Взрослая колыбельная — страница 36 из 70

Разве что теплая дружба да симпатия, как между мною и Федором.

– Госпожа Катерина, вы не пострадали? – отчаянно краснея, пролепетал Юлик.

– От чего бы я пострадала? Я в порядке. А ты зачем за мной припустил? Я же сказала – в отдел дуй!

– Ну, вы так закричали… И бегом как побежали. И…

Да, общаться с ним крайне сложно. Говорят, иногда он очень даже сообразительный, и слова из него не приходится клещами тянуть, и понять его довольно просто, но явно не в моем случае.

– Ладно, пошли вместе.

– Может, извозчика?

– На кой? Тут идти пять минут.

Ох уж эти мне изнеженные сыновья, даже пятые. Не приучен пешком ходить – и все тут.

– Я о вас волнуюсь.

– Не нужно, Юлик. Я сама о себе поволнуюсь.

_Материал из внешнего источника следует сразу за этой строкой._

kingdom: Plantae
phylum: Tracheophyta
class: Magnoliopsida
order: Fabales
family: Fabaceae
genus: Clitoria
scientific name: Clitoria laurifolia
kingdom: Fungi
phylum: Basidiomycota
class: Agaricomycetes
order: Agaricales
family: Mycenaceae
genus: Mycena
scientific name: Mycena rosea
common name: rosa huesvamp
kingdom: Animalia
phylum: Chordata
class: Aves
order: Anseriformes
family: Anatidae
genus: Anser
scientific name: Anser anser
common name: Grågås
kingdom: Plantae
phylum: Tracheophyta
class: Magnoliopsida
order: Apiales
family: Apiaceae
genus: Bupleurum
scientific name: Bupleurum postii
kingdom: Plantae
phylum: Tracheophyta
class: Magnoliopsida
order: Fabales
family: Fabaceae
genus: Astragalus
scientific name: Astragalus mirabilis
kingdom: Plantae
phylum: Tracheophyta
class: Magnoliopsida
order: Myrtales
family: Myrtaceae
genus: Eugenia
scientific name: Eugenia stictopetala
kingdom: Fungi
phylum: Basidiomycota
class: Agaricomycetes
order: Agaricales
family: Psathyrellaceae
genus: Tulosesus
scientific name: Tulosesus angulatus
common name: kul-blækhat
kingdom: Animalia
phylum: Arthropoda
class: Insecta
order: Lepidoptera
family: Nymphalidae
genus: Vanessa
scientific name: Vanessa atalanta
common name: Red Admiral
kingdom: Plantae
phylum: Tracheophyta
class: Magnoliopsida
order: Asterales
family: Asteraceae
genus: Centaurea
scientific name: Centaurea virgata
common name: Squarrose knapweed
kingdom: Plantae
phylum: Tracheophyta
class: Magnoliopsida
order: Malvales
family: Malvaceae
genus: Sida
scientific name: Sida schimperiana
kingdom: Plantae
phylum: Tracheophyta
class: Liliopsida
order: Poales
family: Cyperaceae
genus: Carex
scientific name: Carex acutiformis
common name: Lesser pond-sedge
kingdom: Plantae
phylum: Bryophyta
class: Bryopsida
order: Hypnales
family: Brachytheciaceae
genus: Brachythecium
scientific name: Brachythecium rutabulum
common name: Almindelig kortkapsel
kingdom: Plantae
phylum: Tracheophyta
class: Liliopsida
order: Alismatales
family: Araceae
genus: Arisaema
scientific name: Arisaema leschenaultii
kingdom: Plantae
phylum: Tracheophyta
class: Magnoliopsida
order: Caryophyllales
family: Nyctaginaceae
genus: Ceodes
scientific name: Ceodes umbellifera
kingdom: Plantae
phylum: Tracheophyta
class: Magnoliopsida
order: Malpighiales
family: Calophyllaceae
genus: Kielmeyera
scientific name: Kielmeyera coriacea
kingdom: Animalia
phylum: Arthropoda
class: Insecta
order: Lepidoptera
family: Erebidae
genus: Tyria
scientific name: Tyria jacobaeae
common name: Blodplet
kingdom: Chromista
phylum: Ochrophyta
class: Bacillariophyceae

Он неодобрительно поджал губы и пошел вперед. Тысячи напастей на того, кто додумался его ко мне приставить! А я даже знаю кто. Начальник мой. Мол, хватит себе портить нервы страшными делами, занимайся всякой ерундой. И не думай, что это понижение. Наоборот, вот тебе личный помощник, подучишь заодно да воспитаешь, вот тебе личный кабинет и, главное, вот тебе… дела ни о чем.

Дверь в сыскной отдел того самого здания, на которое я когда-то любовалась издали, отворялась не сразу и не широко. Я проскользнула, вновь надеясь, что она захлопнется раньше, чем Юлик войдет, тем самым избавив меня от его общества хотя бы ненадолго. Конечно, случись это на самом деле, придется возвращаться и снова открывать, но помечтать приятно.

Полутемный коридор создавал ощущение пустоты. В самом начале, когда я только пришла сюда работать, мне все время казалось, что в здании никого нет, я совершенно одна. Это было приятно, быть одной мне нравилось. За годы учебы в АТМа я общалась с людьми только тогда, когда без этого не обойтись. С подружками, конечно, чаще, но даже без них, положа руку на сердце, я могу прожить.

А если уж совсем начистоту, не думаю, что в моей жизни есть хоть один человек, без которого я не могу прожить. Другое дело работа. Если у меня отнять работу, пропадет весь смысл, поэтому держаться за нее я намерена до последнего. Когтями, зубами и хвостом.

– Посиди в кабинете, – коротко сказала я Юлику и, не дожидаясь ответа, пошла к Макарскому. Водопляс застал меня как раз в момент, когда я бродила по Гораславлю, придумывая аргументы в свою пользу.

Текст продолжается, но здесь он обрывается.